_DESCRIPTION OF THE TASK_: Please give back only the lines below from the one containing "- **2010**: Master" to the one containing "- **TOEIC**: 650", each repeated word for word, both ends included.

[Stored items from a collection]
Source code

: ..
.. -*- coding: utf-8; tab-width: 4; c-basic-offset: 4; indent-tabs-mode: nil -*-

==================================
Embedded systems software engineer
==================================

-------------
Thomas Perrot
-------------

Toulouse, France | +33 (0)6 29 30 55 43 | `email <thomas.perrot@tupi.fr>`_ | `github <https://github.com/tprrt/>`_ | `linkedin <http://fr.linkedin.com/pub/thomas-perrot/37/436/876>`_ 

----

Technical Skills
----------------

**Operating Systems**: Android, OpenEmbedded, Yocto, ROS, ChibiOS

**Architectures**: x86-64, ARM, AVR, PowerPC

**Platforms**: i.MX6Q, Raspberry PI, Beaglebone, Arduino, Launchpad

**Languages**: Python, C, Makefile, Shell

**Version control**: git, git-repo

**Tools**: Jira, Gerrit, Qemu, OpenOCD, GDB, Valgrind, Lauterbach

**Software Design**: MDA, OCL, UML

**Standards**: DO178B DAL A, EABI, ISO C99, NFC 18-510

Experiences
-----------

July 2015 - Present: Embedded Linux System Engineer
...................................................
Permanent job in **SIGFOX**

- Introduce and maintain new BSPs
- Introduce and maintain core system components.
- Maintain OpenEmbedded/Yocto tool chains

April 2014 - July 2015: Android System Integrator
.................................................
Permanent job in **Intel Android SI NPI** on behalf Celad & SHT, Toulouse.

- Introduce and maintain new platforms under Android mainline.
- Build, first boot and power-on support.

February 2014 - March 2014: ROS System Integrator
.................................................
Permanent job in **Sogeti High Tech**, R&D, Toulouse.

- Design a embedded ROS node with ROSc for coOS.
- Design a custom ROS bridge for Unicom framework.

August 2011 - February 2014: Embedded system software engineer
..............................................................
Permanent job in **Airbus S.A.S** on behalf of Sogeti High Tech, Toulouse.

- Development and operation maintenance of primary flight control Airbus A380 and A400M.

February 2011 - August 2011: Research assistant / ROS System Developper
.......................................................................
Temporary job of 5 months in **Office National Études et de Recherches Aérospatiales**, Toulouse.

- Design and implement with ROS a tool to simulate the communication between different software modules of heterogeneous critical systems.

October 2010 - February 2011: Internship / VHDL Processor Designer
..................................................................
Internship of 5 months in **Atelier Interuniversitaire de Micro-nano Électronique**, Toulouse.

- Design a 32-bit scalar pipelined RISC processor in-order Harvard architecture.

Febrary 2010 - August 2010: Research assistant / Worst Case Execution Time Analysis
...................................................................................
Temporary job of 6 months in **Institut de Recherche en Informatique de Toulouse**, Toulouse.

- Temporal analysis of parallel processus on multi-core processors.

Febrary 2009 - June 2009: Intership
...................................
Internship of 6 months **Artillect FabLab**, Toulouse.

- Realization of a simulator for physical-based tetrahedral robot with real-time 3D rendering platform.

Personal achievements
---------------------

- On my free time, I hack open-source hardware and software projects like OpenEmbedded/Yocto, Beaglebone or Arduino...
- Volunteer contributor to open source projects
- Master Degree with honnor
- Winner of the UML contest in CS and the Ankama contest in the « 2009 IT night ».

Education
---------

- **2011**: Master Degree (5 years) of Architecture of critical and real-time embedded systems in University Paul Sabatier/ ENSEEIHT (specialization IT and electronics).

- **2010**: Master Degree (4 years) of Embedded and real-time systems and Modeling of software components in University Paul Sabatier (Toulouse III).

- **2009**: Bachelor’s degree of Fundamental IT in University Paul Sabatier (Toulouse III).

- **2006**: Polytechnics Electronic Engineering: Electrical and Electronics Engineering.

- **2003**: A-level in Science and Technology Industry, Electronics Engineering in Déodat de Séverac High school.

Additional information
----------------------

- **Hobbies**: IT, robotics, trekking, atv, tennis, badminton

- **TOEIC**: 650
* * *
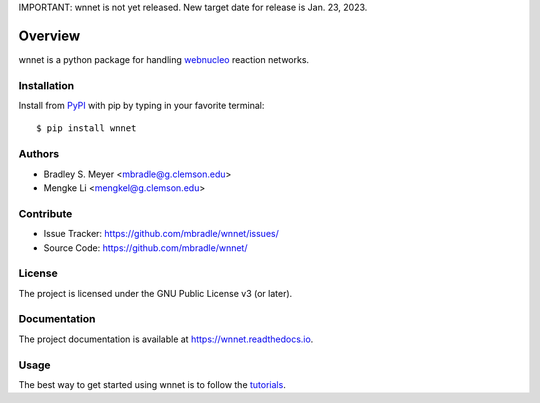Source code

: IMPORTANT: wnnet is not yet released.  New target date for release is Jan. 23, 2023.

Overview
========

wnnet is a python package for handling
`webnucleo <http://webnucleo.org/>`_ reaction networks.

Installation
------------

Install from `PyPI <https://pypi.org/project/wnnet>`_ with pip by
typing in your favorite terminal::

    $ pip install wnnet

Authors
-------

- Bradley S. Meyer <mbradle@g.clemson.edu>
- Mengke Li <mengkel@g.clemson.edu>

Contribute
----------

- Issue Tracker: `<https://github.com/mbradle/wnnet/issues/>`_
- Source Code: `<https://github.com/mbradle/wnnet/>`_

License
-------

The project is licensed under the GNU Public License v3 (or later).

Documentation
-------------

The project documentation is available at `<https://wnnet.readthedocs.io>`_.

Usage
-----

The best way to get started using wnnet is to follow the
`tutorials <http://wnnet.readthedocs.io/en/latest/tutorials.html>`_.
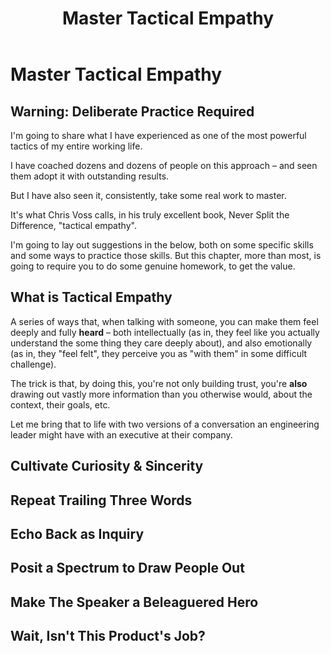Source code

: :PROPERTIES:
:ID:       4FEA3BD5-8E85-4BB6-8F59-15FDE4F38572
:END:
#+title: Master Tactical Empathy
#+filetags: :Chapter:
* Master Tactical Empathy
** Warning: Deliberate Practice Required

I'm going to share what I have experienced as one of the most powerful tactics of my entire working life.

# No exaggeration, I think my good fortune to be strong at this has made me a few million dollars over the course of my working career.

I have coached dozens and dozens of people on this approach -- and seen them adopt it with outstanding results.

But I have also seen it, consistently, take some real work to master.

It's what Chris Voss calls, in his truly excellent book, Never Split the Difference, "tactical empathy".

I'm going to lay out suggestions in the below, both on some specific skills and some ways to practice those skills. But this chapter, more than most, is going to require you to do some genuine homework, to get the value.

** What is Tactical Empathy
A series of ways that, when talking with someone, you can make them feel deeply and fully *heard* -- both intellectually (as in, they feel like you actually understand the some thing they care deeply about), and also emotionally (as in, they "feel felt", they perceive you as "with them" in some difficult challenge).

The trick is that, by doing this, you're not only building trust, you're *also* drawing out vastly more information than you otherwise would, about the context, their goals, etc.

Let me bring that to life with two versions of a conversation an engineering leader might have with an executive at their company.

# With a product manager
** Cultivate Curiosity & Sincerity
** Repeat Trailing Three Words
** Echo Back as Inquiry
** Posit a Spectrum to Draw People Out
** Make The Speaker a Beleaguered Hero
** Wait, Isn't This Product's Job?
* * *
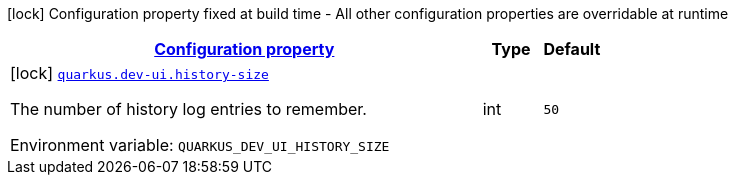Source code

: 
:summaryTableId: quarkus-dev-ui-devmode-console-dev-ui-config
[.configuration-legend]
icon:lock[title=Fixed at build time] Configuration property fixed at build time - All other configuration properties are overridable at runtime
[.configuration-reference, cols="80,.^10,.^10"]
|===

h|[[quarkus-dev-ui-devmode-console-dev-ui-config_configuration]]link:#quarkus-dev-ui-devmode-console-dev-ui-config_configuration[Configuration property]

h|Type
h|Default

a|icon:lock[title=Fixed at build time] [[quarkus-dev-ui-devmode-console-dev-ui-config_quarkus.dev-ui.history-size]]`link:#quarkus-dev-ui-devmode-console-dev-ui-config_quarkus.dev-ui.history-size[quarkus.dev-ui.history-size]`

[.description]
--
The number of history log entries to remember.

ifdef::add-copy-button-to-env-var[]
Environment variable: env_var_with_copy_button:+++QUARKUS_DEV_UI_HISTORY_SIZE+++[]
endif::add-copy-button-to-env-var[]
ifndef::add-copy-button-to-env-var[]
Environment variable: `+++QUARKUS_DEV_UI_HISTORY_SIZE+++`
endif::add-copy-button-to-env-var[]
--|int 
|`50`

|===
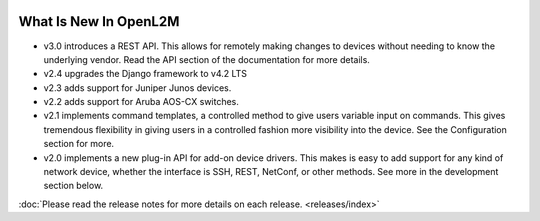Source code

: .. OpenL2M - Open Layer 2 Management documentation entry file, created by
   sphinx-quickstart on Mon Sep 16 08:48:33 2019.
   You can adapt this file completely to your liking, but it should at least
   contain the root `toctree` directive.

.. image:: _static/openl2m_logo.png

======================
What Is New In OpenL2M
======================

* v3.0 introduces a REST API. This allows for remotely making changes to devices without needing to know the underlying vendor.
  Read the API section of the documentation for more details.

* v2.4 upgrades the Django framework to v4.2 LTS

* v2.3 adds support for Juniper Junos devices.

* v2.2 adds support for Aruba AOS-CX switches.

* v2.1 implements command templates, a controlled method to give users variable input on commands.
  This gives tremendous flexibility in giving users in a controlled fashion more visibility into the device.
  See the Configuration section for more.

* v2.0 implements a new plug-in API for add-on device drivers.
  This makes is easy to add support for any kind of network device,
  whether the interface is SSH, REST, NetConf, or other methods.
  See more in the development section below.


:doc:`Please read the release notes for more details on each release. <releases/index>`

_SOLUTION TO THIS EXERCISE_:
- **2010**: Master Degree (4 years) of Embedded and real-time systems and Modeling of software components in University Paul Sabatier (Toulouse III).

- **2009**: Bachelor’s degree of Fundamental IT in University Paul Sabatier (Toulouse III).

- **2006**: Polytechnics Electronic Engineering: Electrical and Electronics Engineering.

- **2003**: A-level in Science and Technology Industry, Electronics Engineering in Déodat de Séverac High school.

Additional information
----------------------

- **Hobbies**: IT, robotics, trekking, atv, tennis, badminton

- **TOEIC**: 650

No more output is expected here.